• Exercise: Reproduce the records exactly, beginning with their first line and ending with the line that contains "magnification brightfield microscopy", and output nothing more.

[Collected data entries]
------
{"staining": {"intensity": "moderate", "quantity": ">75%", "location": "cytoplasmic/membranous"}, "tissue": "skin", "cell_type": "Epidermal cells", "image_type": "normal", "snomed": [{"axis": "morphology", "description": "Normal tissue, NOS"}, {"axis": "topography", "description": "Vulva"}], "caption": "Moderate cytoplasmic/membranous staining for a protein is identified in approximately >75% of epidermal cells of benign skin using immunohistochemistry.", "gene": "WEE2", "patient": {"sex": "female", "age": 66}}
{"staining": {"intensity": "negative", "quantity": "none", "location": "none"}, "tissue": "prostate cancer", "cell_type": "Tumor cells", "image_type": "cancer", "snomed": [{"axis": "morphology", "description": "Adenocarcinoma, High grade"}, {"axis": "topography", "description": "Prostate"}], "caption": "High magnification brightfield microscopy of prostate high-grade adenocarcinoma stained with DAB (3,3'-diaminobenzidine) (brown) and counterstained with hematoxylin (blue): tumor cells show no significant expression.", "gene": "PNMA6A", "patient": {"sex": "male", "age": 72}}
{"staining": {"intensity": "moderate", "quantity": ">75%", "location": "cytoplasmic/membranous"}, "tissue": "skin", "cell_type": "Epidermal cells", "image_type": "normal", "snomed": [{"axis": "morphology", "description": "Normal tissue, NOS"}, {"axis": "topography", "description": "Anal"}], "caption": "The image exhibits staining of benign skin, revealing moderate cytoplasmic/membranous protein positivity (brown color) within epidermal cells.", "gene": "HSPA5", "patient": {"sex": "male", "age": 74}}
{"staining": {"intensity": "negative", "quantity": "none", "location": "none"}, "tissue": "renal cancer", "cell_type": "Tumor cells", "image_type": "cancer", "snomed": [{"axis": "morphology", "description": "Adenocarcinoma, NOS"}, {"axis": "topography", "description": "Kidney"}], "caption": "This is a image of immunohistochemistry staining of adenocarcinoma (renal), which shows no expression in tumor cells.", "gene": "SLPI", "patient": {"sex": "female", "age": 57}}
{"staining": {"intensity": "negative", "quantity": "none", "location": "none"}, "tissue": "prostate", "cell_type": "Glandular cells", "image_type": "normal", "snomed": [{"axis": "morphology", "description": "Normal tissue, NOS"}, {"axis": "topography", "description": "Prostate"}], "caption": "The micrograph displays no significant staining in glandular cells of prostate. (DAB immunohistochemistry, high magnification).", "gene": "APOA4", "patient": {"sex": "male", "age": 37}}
------
• Exercise response:
{"staining": {"intensity": "moderate", "quantity": ">75%", "location": "cytoplasmic/membranous"}, "tissue": "skin", "cell_type": "Epidermal cells", "image_type": "normal", "snomed": [{"axis": "morphology", "description": "Normal tissue, NOS"}, {"axis": "topography", "description": "Vulva"}], "caption": "Moderate cytoplasmic/membranous staining for a protein is identified in approximately >75% of epidermal cells of benign skin using immunohistochemistry.", "gene": "WEE2", "patient": {"sex": "female", "age": 66}}
{"staining": {"intensity": "negative", "quantity": "none", "location": "none"}, "tissue": "prostate cancer", "cell_type": "Tumor cells", "image_type": "cancer", "snomed": [{"axis": "morphology", "description": "Adenocarcinoma, High grade"}, {"axis": "topography", "description": "Prostate"}], "caption": "High magnification brightfield microscopy of prostate high-grade adenocarcinoma stained with DAB (3,3'-diaminobenzidine) (brown) and counterstained with hematoxylin (blue): tumor cells show no significant expression.", "gene": "PNMA6A", "patient": {"sex": "male", "age": 72}}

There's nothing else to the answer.